Users can submit jobs and specify “runone” dependency type to create a group of dependent jobs.

  • This new dependency type accepts a ':' separated list of job ids on which the job been submitted is dependent on.

    • Example:

    •  

      % qsub -lncpus=4 -- /bin/sleep 1000 7.centos % qsub -lncpus=4 -Wdepend=runone:7 -- /bin/sleep 1000 8.centos % qsub -lncpus=2 -Wdepend=runone:8 -- /bin/sleep 1000 9.centos
  • When user specifies “runone” dependency on one or more jobs, PBS server will add reverse “runone” dependency on all the dependent jobs.

    • Example:

    • In the example below, job 7 was submitted as an independent job, job 8 was submitted with runone dependency on job 7 and job 9 was submitted with run one dependency on job 8. In such a scenario PBS server puts a reverse “runone” dependency on interdependent jobs.

      % qstat -f | grep -e "Job Id" -e "depend" Job Id: 7.centos depend = runone:9.centos@centos:8.centos@centos Job Id: 8.centos depend = runone:9.centos@centos:7.centos@centos Submit_arguments = -lncpus=2 -Wdepend=runone:7 -- /bin/sleep 1000 Job Id: 9.centos depend = runone:7.centos@centos:8.centos@centos Submit_arguments = -lncpus=2 -Wdepend=runone:8 -- /bin/sleep 1000
  • When one of the jobs in the group of “runone” dependency starts running, PBS server puts a “System” hold on all the dependent jobs. It is only when the running job ends (or is deleted), its dependency is released and all the dependent jobs are deleted. It is done in this order because there may be cases where a running job gets requeued (by preemption or user triggered) and those cases PBS will reconsider all the dependent jobs and run whichever it could.

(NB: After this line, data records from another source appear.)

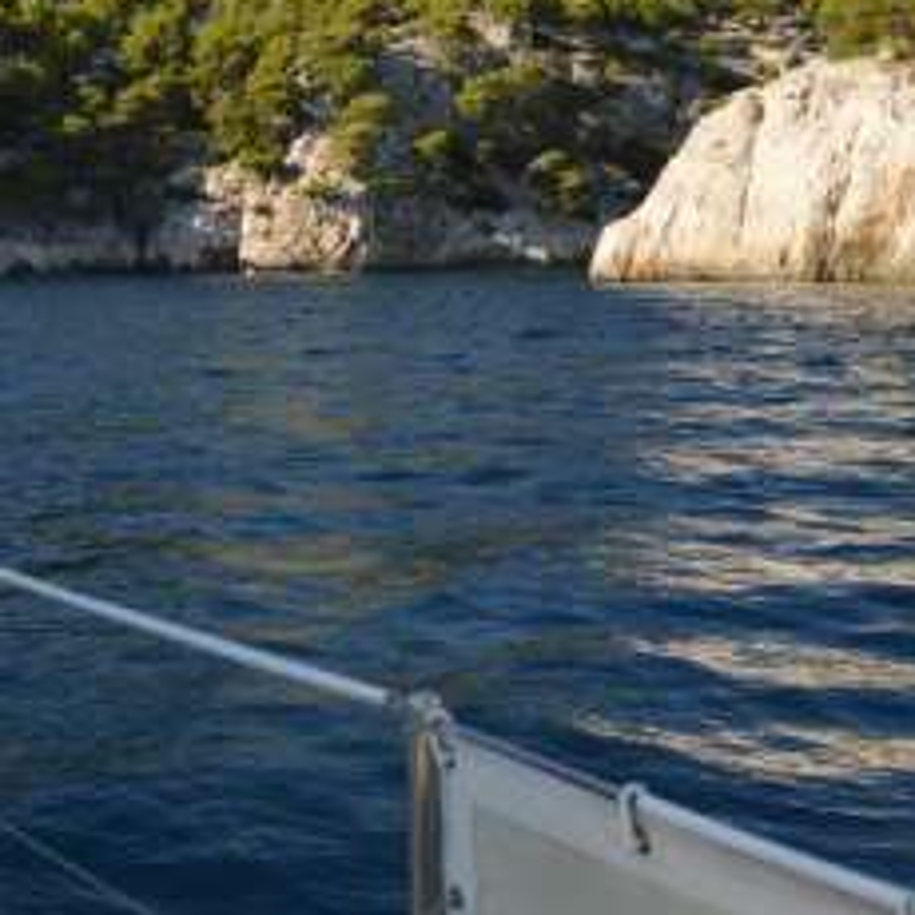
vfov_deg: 23.6
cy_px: 80
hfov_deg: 24.3
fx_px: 2123
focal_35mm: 71
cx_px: 414
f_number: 5.6
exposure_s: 1/125
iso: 125
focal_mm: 24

  • When the dependent jobs are deleted from the system an abort accounting record is logged by server stating why dependency was released

    • Example:

    • In the following case, job 9 had a “runone” dependency on job 7 and 8. When job 9 finished, the server released the dependency on job 7 and 8 and logged the following accounting record.

      02/06/2020 17:28:18;A;7.centos;Job deleted as result of dependency on job 9.centos 02/06/2020 17:28:18;A;8.centos;Job deleted as result of dependency on job 9.centos
  • In a scheduling cycle if the scheduler looks at multiple jobs with runone dependency on each other then it will mark the job as “can not run” as soon as it is able to run one of the dependent jobs.

    • There may however be a case that scheduler may calendar jobs which are part of “runone” dependency but have not been able to run and one of the other dependent jobs that scheduler considers to run end up running.

      • In such cases, the job that couldn’t run but was added to the calendar will remain in the calendar for the rest of the cycle. The scheduler will correct itself from next cycle onwards because the calendared job from the next cycle will start showing up as “Held”.

  • When a running job that belongs to a “runone” dependency group is requeued by PBS server (in case of preemption or qrerun) then system hold is released on all the dependent jobs and all those jobs move into “queued” state.

  • If a user tries to submit a job to “runone” dependency group when one of the job from that group is already running, the newly submitted job will be immediately put under system hold.

  • If a user tries to remove the system hold set on a dependent job which is part of “runone” dependency group, PBS will consider this job as an independent job and try to run it.